In certain situations, a partnership may elect to adjust the basis of partnership property upon the occurrence of certain actions, such as a transfer of a partnership interest (as provided for in IRC §743) or upon distributions of property (as provided for in IRC §734).
The IRS describes the current regulation, which this proposed regulation would change, as follows:
The current regulation requires that the section 754 election statement (i) set forth the name and address of the partnership making the election, (ii) be signed by any one of the partners, and (iii) contain a declaration that the partnership elects under section 754 to apply the provisions of section 734(b) and section 743(b). Accordingly, under the current regulation, a partnership that files an unsigned section 754 election statement with its partnership return (whether filed electronically or in paper) has not made a valid section 754 election.
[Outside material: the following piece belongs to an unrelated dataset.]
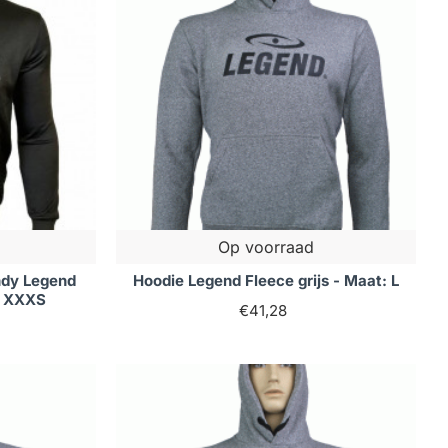
Op voorraad
ndy Legend
Hoodie Legend Fleece grijs - Maat: L
: XXXS
€41,28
A partnership that failed to attach a signed election to the partnership tax return had to resort to one of the relief provisions under the regulations for IRC §9100. That relief consisted of:
- Automatic relief if the error were discovered and corrected within 12 months under Reg. §301.9100-2 or
- Filing and paying for a private letter ruling request asking for relief under the provisions of Reg. §301.9100-3.
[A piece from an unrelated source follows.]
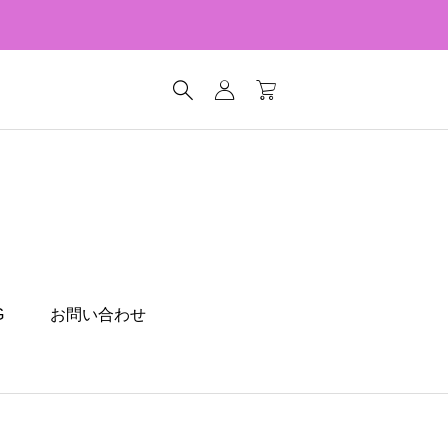
G
お問い合わせ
The result has been a rather significant number of private letter rulings granting late §754 election relief over the past few years. As often happens when the IRS begins to see many virtually identical rulings being issued, the IRS has decided to take steps to eliminate the need for having to deal with all the ruling requests.
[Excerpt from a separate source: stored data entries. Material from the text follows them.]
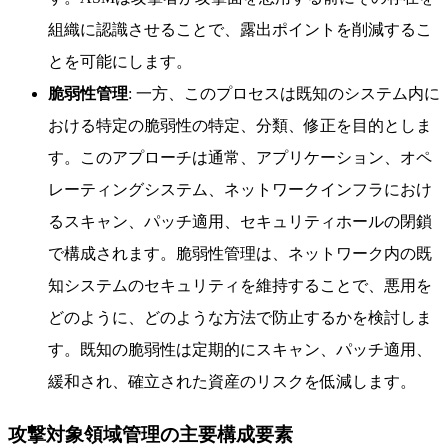
組織に認識させることで、露出ポイントを削減するこ
とを可能にします。
脆弱性管理
: 一方、このプロセスは既知のシステム内に
おける特定の脆弱性の特定、分類、修正を目的としま
す。このアプローチは通常、アプリケーション、オペ
レーティングシステム、ネットワークインフラにおけ
るスキャン、パッチ適用、セキュリティホールの閉鎖
で構成されます。脆弱性管理は、ネットワーク内の既
知システムのセキュリティを維持することで、悪用を
どのように、どのような方法で防止するかを検討しま
す。既知の脆弱性は定期的にスキャン、パッチ適用、
緩和され、確立された資産のリスクを低減します。
攻撃対象領域管理の主要構成要素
In this case the IRS determined that removing the signature requirement would serve to eliminate a lot of these requests. The IRS explains the proposed change as follows:
To ease the burden on partnerships seeking to make a valid section 754 election and to eliminate the need to seek 9100 relief, the Treasury Department and the IRS are proposing to amend the current regulation to remove the signature requirement in § 1.754-1(b)(1). The amended regulation will provide that a taxpayer making a section 754 election must file a statement with its return that: (i) sets forth the name and address of the partnership making the section 754 election, and (ii) contains a declaration that the partnership elects under section 754 to apply the provisions of section 734(b) and section 743(b).
Note that the language will now become standard for every partnership, with only the partnership identifying information changing for each taxpayer.
While the guidance was issued as a proposed regulation, the IRS has provided that taxpayers “may rely on this proposed regulation for periods preceding the proposed applicability date.”
While this doesn’t solve all the manners in which a taxpayer may fail to properly make an election under §754, it does make it a lot simpler to file such elections electronically.